Since taking power in a coup on 25 July 2021, Saied has ruled by decree, with critics describing his actions as undermining the democratic gains made by Tunisia after the 2011 Arab Spring uprising that drove longtime ruler Zine El Abidine Ben Ali from power.

"Tunisian authorities are perfectly free to dispute and counter what media report about them without arresting and prosecuting journalists. In any case, no civilian should face trial before Tunisia's military courts. This travesty of justice must stop," said Amna Guellali, Amnesty International's deputy regional director for the Middle East and North Africa.

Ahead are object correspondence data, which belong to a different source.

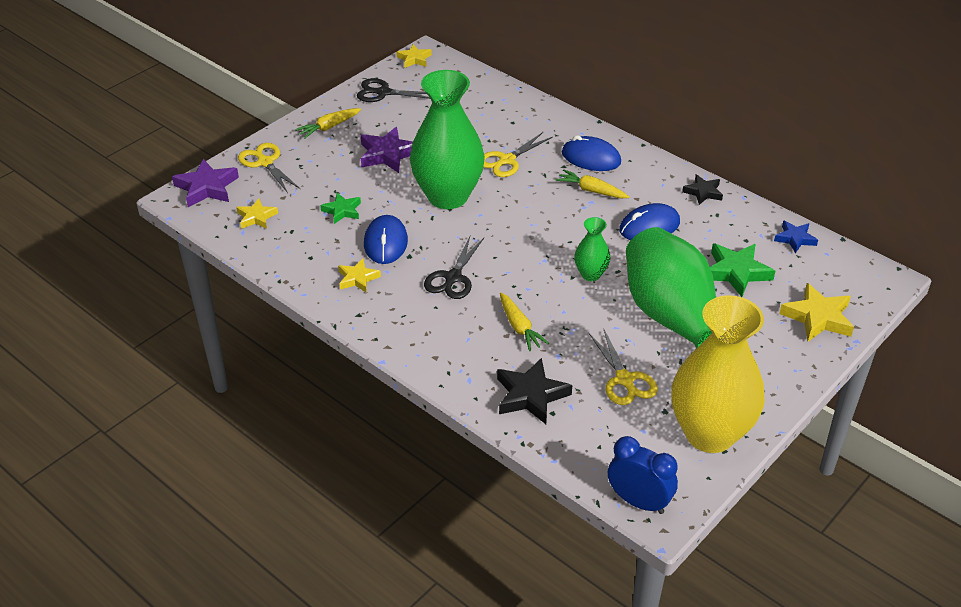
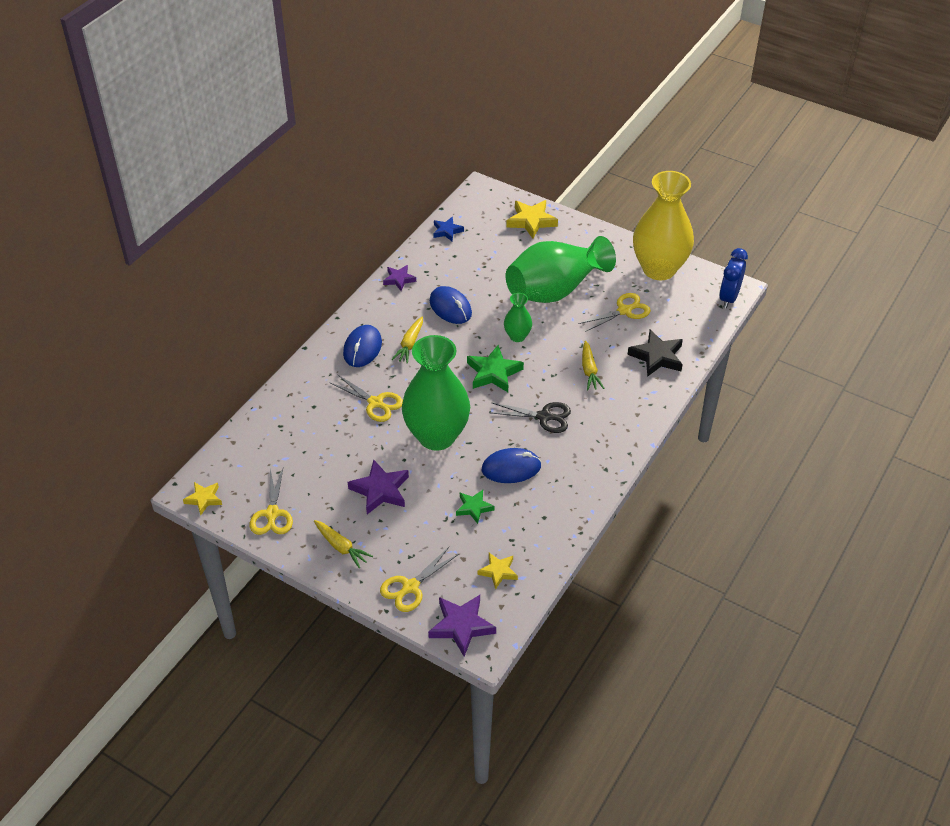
camera: 100 degrees left, 5 degrees up
yellow star [338,258,381,292] -> none
black scissors [357,78,430,102] -> yellow scissors [250,469,293,535]
yellow carrot [500,293,549,351] -> yellow carrot turned 120 degrees clockwise [582,341,604,390]
black star [682,174,723,205] -> purple star [383,265,416,291]
green star [710,243,775,297] -> green star moved to [467,345,524,392]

Amnesty International has also identified at least 50 travel bans targeting the country's judges, civil servants, businessmen and parliamentarians. 

Authoritarian drift

On 25 July, Saied held a constitutional referendum that consolidated his grip over the country. Around nine million Tunisians were eligible to vote; however, the final turnout was around 30 percent

The new constitution was written in just four weeks, by a group of hand-picked jurists and law professors. It effectively ended the country's hybrid parliamentary-presidential system in favour of a presidential system, which now gives Saied the power to appoint the prime minister and other cabinet ministers, unilaterally dissolve parliament, and appoint judges. 

The new constitution also removes democratic guard-rails that could remove the president, something which the previous document allowed for if there was a "blatant violation of the constitution".

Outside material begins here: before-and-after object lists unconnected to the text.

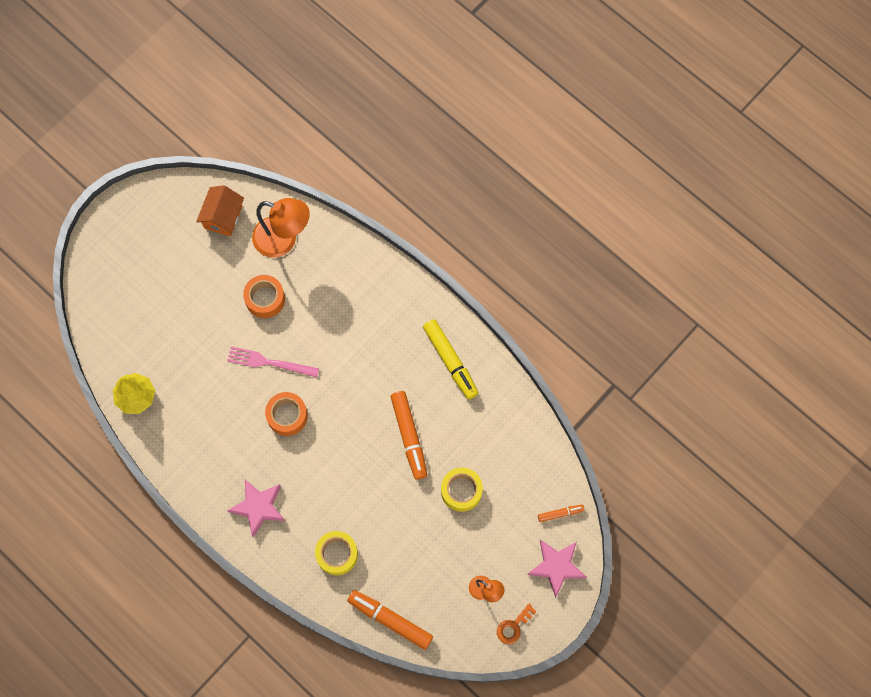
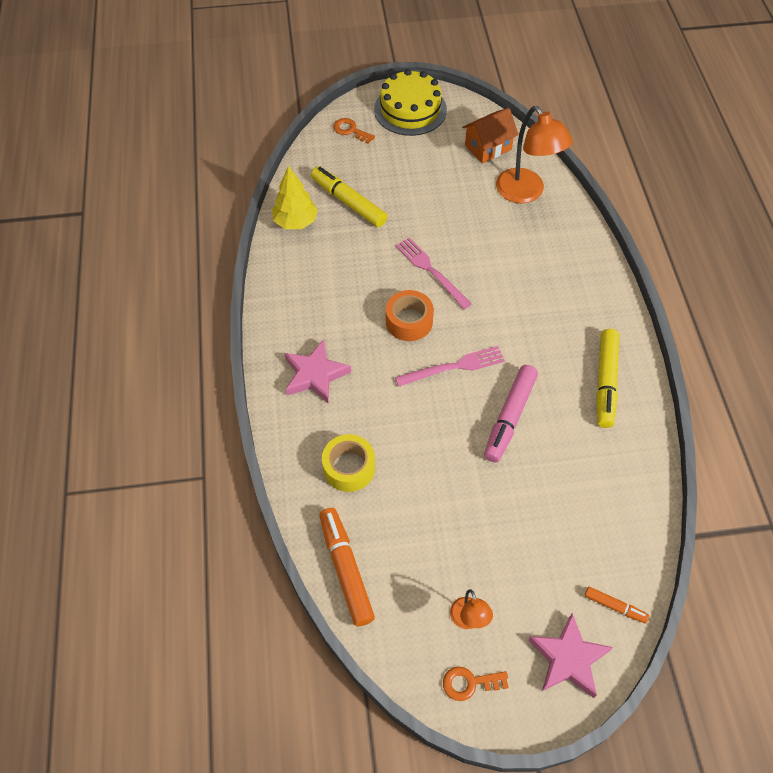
camera: 40 degrees right, 15 degrees down
orange tape [243,275,285,318] -> none
orange marker [391,391,427,480] -> pink marker [484,365,538,462]
yellow tape [441,467,483,512] -> none
none -> yellow marker [311,166,388,227]
none -> orange key [334,118,375,144]
none -> yellow cake [374,69,447,136]
none -> pink fork [395,346,505,387]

While there is still a two-term limit on the presidency, the 2014 provision that stipulated the constitution could not be amended to increase the number of terms has been removed.

The International Commission of Jurists has condemned the 2022 constitutional referendum process as "fundamentally flawed" and "devoid of any legal basis, democratic legitimacy, inclusivity, accountability and transparency".

Tunisia's political turmoil has been compounded by a crumbling economy seeking relief from the International Monetary Fund, high food prices and rocketing inflation.